> Task instructions:
Search the entries for the word "Depression". Copy every line that holds it.

> Material for this exercise:
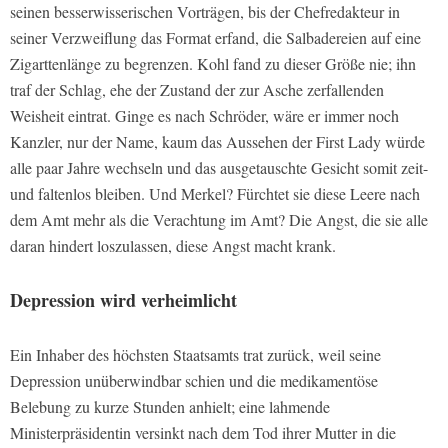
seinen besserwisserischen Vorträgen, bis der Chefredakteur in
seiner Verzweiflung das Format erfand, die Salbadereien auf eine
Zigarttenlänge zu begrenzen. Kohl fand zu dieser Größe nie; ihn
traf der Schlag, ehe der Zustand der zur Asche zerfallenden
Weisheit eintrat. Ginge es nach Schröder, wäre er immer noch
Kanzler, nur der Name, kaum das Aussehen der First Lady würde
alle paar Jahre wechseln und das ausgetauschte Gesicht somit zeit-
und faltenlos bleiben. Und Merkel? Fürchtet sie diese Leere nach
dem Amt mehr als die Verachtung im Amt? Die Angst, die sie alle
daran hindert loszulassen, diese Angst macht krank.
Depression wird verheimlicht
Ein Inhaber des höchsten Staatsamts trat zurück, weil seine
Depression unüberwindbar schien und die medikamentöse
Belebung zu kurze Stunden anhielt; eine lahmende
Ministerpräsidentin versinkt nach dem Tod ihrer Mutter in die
--
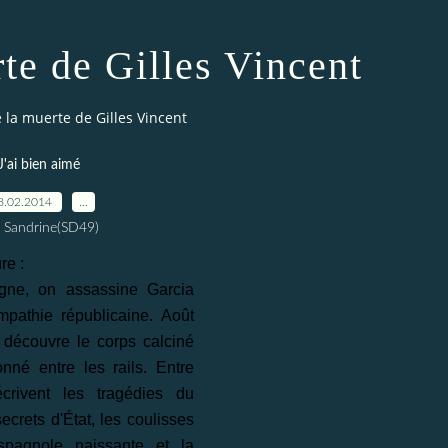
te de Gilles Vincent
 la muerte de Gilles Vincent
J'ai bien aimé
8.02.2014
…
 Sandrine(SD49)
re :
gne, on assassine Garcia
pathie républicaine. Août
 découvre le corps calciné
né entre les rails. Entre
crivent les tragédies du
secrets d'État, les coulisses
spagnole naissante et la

> Response below:
Depression wird verheimlicht
Depression unüberwindbar schien und die medikamentöse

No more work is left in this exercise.